What She Brings With Her to the Land

Woman with her Head in the Clouds, 2021

Wrapped in one of the Women’s Work Blankets, a woman stands in the wind on the barrens in Grates Cove, Newfoundland. She is warmed and protected by the work of other women – present through their old aprons  – bringing domestic labour and culture into a wild place.  This work in the field was undertaken in 2021… a research practice… an experiment with the performativity of objects made to perform from performative materials.

Blankets made from aprons –  working objects intended to work. The 2021 journey to Grates Cove was the first opportunity to bring those old echoes into the landscape – simple work, constant work, work that nurtured, work that sheltered and work that warmed. These small interventions began what has continued to be three long and continuing conversations about What She Brings With Her to the Land.  In 2024, the artist returned to Grates Cove for an extended period of  site-specific work , using  the Women’s Work Blankets to explore often-invisible contributions to the land  by women who use their labour to make shelter and kin, make culture and  space and place for play.

Making Work for Warmth – Blankets on the Barrens, Grates Cove, 2024

Making Shelter – Making Kin, Grates Cove, 2024

Making Play – Inside A Blanket Fort, St. John’s, 2024

While wrapped in a Work Blanket out on the barrens, one of my models, Phee, took some photos from inside her blanket. They so inspired me, that many weeks later I walked outdoors on a sunny day in the city and wrapped myself. The comfort was immediate and immense – calling me back to those sweet and secret moments in blanket forts as a child. There IS a reason these are called Memory Blankets! Thanks Phee!

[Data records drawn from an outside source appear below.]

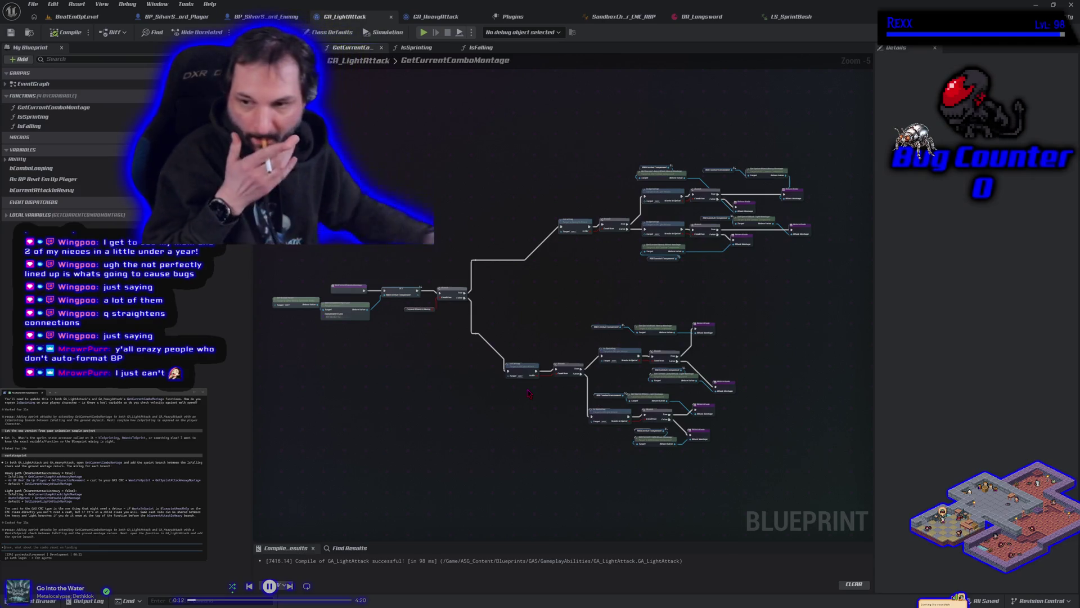
{"action": "mouse_move", "coordinate": [265, 91]}
{"action": "left_mouse_down"}
{"action": "mouse_move", "coordinate": [796, 414]}
{"action": "mouse_move", "coordinate": [821, 450]}
{"action": "left_mouse_up"}
{"action": "right_click", "coordinate": [343, 307]}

Excerpts from What She Brings With Her to the Land, Grates Cove, 2024.

The Memory Blanket site-work will continue at other sites and with new collaborators but I am deeply grateful  to Tanea Hynes for her help in 2021, and to Terrence, Courtney and Phee, for their help in both 2021 and 2024. I am also grateful to the Canada Council for the Arts and Arts NL for their support of this work.